Vitesse de propagation alarmante du Sida au Cambodge, selon un chercheur
PHNOM PENH - Le Cambodge est de loin le pays
d'Asie le plus affecté par le VIH/SIDA, déplore un spécialiste
international, le médecin et chercheur français Jean-Yves
Follézou, en réclamant l'introduction massive et urgente de la
thérapeutique anti-rétrovirale.
"Le Cambodge est aujourd'hui le pays où l'infection du VIH est la
plus importante dans les pays d'Asie-Pacifique Ouest. En
matière de SIDA, il est malheureusement largement en tête",
constate-t-il dans un entretien publié samedi par le quotidien
francophone Cambodge-Soir.
"Il faut introduire massivement et urgemment la thérapeutique
anti-rétrovirale (TAR), pour diminuer la charge virale des individus
infectés, et par la même, celle du pays dans son ensemble",
plaide-t-il.
"Si l'on réduit l'infectivité individuelle, on réduit la charge virale
collective. C'est un aspect pragmatique, et un devoir moral",
souligne le chercheur.
"Le problème est que le coût de la TAR est beaucoup trop élevé
par rapport au budget de la santé au Cambodge, qui n'est que de
trois dollars par an et par habitant", reconnaît M. Follézou.
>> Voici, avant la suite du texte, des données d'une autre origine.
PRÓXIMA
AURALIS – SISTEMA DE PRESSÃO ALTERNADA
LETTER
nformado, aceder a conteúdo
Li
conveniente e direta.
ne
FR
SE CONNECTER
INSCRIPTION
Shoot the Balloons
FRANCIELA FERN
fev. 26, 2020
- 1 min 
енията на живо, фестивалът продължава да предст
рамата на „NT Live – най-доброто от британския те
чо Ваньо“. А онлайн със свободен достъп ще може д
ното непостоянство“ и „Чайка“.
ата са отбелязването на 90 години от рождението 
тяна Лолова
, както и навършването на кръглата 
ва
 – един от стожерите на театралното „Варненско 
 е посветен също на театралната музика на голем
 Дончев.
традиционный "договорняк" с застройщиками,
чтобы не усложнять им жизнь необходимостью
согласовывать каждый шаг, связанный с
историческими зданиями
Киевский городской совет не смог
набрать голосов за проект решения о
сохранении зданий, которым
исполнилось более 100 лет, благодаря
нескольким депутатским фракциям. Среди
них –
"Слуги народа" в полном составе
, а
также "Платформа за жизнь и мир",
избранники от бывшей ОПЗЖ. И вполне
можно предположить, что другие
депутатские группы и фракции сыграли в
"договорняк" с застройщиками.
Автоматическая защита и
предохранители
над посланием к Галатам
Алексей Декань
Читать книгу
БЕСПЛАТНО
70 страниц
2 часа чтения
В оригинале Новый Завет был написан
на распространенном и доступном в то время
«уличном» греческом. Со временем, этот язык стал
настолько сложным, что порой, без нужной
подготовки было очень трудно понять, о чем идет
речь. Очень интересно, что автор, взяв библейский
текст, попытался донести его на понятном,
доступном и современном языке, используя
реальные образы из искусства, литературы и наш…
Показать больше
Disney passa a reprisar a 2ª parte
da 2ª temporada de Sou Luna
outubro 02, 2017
Un
traitement tri-thérapie pour un individu revient jusqu'à 10 000
dollars par an.
Chercheur sur le SIDA depuis une quinzaine d'années, M.
Follézou, 52 ans, est professeur en hématologie et cancérologie
à la faculté de médecine de la Pitié-Salpêtrière à Paris et l'un des
coordinateurs du site Asie du Sud-Est de l'Agence Nationale de
Recherche sur le SIDA (ANRS).
En décembre 1999, les statistiques faisaient état de 170.000
infections du VIH au Cambodge et une incidence SIDA de 10.000
malades dans la tranche d'âge des 15-49 ans.
"D'ici deux ou trois ans, le pays comptera sans doute quelque
50.000 cas de SIDA déclarés", affirme le chercheur.
A titre de comparaison, au Vietnam il y aurait environ 100.000
séropositifs (officiellement quatre fois moins) et 3.700 malades du
SIDA alors que la population vietnamienne est nettement plus
nombreuse (près de 80 millions d'habitants contre 12 millions au
Cambodge).
Au Cambodge, la transmission du virus est sexuelle à 100%. Au
Vietnam, elle est sexuelle à 40%, les 60% restants étant une
contamination par injection de drogues intraveineuses.
"Sur les dix ans de l'épidémie dans ces pays, la vitesse de
propagation sexuelle est 34 fois plus élevée au Cambodge qu'au
Vietnam", précise le professeur Follézou.
Les chercheurs attribuent la diffusion du VIH au Cambodge à la
présence au début des années 1990 d'un fort contingent de l'ONU
(l'APRONUC: Autorité provisoire des Nations unies au
Cambodge).
L'APRONUC et ses 28.000 fonctionnaires, dont 22.000 soldats, a
attiré des milliers de prostituées étrangères, la plupart
thaïlandaises et vietnamiennes, au Cambodge.
"Le VIH que l'on trouve au Cambodge est d'ailleurs de sous-type
E, le même qu'en Thaïlande", relève le professeur Follézou.
Le médecin ajoute que les conditions de développement du VIH
ont été favorisées par "la forte tradition de prostitution" dans le
pays, mais également par les moyens limités de la politique de
prévention.
"Il faut notamment responsabiliser l'ONU, qui est responsable
directement de l'épidémie, et le Fonds de solidarité thérapeutique
international (FSTI) doit être également sensibilisé", tout comme
les firmes pharmaceutiques qui ont promis de réduire le coût des
médicaments, afin d'introduire "massivement et le plus vite
possible" les traitements appropriés au Cambodge, conclut le
chercheur.
Agence France Presse, le 4 Novembre 2000.